As to masters of the Tao, they are fewer still. Most of the designers
whose books focus on the Tao are simply silly. There is one fellow who
perpetually promotes books and papers on the Tao of design that are
empty of content -- this is not the emptiness that gives use to a cup,
but the emptiness of one who speaks without thought.
For this reason the paradigm just doesn’t work. While I understand
your view on this, I am going to disagree. You practice a “do,” and
you understand therefore the relation between those that study the way
and the need for a master. We do not have among us enough masters to
permit this as a viable paradigm.
On the second issue, though, this is not a choice between “
‘fast’ training manpower in ‘design’ “ and something
else. University- level degree programs are not fast training for
manpower: they are intended as education rather than training. It is
education to which Don Norman speaks in “Why Design Education Must
Change.”
Bringing science and critical inquiry into design education is a way
forward that we can manage in the three to ten years in which we have
design students at university. Mastery takes a lifetime. Our work
involves helping students to develop the basic skills and habits of
mind that will equip them to succeed in the design professions as they
move from their student years to become journeymen or journeywomen, and
then develop the possibility of mastery.
The choice is not a choice between the impossible paradigm of a Tao of
design as against the shabby paradigm of manpower training. The choice
is between the obsolete paradigm of the design education that served us
reasonably well from the 1800s through the 1970s, as against a paradigm
of research-based design education suited to our needs today.
Warm wishes,
Ken
Professor Ken Friedman, PhD, DSc (hc), FDRS | Distinguished University
Professor | Dean, Faculty of Design | Swinburne University of Technology
| Melbourne, Australia | [log in to unmask] | Ph: +61 3
9214 6078 | www.swinburne.edu.au/design
Francois Nsenga wrote:
--snip--
I disagree with your statement, on two grounds. The first ground is
that of the old adage saying that any long voyage start with one single
step. Starting right now, as we are doing in the present exchange of
views, each of us reflecting on one’s Design practice, those with
teaching assignment revising their curricula or even just re-orienting
or modifying a little bit their Design course method/content (for
instance anchoring it in a scientific/experimental framework as Don
suggests and as I illustrated in an experiment reported earlier this
year in Design Issues: Volume 26, Number 4 Autumn 2010, pp. 57-70.), in
my view all that is how the Tao of design would start and gradually take
hold. And as ‘things’ unfold, the ‘aim’, whatever it may be, may
eventually be reached. Keeping in mind, for that matter of fact, that in
all traditional non-market oriented ways of life, reaching the ‘aim’

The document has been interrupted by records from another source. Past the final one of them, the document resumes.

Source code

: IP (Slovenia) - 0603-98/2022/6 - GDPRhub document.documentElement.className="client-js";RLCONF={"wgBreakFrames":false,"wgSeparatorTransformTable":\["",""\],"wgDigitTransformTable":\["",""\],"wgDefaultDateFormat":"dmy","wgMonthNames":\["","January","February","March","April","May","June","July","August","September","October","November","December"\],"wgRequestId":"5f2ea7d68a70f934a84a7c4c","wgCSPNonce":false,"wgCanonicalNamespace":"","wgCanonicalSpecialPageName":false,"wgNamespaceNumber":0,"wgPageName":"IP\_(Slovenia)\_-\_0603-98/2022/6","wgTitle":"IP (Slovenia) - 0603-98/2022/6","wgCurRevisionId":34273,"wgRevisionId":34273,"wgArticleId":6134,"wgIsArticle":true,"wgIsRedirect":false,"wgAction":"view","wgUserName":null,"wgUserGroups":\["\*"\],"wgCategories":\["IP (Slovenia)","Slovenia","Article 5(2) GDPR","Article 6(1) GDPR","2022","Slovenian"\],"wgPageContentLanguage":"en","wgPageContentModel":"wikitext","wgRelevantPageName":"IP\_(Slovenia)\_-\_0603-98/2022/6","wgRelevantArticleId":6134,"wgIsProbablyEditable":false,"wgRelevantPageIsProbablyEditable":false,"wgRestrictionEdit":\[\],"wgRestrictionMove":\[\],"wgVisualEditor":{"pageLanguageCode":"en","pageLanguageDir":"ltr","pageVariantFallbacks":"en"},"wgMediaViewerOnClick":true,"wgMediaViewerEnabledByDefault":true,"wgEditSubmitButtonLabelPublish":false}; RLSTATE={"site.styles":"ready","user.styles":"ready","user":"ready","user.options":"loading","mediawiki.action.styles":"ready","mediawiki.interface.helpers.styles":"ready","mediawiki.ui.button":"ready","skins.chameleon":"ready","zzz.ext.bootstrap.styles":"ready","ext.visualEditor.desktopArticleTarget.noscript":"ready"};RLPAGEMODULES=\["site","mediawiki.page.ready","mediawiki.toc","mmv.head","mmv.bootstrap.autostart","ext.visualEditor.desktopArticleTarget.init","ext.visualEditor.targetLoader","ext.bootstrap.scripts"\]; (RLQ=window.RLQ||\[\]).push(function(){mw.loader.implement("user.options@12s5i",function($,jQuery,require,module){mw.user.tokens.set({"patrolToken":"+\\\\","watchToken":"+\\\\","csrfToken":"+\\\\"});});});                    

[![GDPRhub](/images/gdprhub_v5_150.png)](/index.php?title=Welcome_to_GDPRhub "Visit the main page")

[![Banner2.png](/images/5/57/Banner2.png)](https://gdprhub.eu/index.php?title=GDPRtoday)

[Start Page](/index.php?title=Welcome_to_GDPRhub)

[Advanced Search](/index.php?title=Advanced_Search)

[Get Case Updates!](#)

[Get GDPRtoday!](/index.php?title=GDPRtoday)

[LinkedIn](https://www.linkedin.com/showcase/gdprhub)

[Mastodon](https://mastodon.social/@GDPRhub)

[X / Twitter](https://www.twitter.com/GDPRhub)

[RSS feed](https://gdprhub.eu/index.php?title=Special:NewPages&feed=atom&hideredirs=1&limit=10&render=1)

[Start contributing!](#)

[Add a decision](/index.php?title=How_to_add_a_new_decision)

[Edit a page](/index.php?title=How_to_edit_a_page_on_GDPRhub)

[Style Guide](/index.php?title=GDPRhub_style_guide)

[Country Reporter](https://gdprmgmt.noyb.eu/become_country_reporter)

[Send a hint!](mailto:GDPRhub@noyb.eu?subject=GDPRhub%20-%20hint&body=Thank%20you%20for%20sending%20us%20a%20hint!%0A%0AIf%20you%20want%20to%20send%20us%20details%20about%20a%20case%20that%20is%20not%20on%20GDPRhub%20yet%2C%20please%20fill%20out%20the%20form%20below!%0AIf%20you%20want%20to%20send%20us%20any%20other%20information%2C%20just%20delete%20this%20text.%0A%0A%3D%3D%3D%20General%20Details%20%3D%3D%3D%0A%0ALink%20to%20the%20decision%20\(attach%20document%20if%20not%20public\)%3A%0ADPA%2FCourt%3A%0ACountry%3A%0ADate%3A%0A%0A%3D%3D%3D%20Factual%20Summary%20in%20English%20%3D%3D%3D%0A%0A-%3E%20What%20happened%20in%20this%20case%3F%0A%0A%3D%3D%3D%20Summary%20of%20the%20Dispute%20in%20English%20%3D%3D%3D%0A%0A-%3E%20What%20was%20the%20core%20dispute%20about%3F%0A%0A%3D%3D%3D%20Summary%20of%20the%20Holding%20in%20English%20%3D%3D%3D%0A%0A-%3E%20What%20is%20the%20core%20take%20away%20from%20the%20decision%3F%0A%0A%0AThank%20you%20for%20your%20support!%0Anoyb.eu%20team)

is not that much important as just engaging in the Way (le
cheminement*), i.e. practicing in the best manner - meaning here the
most satisfactory - whatever one has to do: in our case, Design
practice/Design teaching of artifacts conception.
The second ground to my disagreement is the distinction I make between
mere training in skills, and educating (e-ducere = to lead out or from
to...) individuals (pedagogy and andragogy). As I hinted at in my
previous post, training in “tricks” both new and old ‘dogs’,
that is relatively fast and easy. Leading individuals of any age towards
and throughout a ‘way’ of conducting - not earning - one’s life,
that is more difficult, it requires constant care and dedication, I
would say of the entire lifetime, both from the learner and the
‘leader’.
Our current concern comes down then to being a matter of a crucial
choice between either ‘fast’ training manpower in ‘design’...,
or leading individuals to take care of the community artifacts domain,
now and in future. I personally believe a paradigm underpinned along
this latter choice - by the way not at all viewed as a religion nor any
other kind of esoteric, meditative practice - would, on the long run,
serve better both the individual and our globalized community of humans
on earth, including business persons and financiers!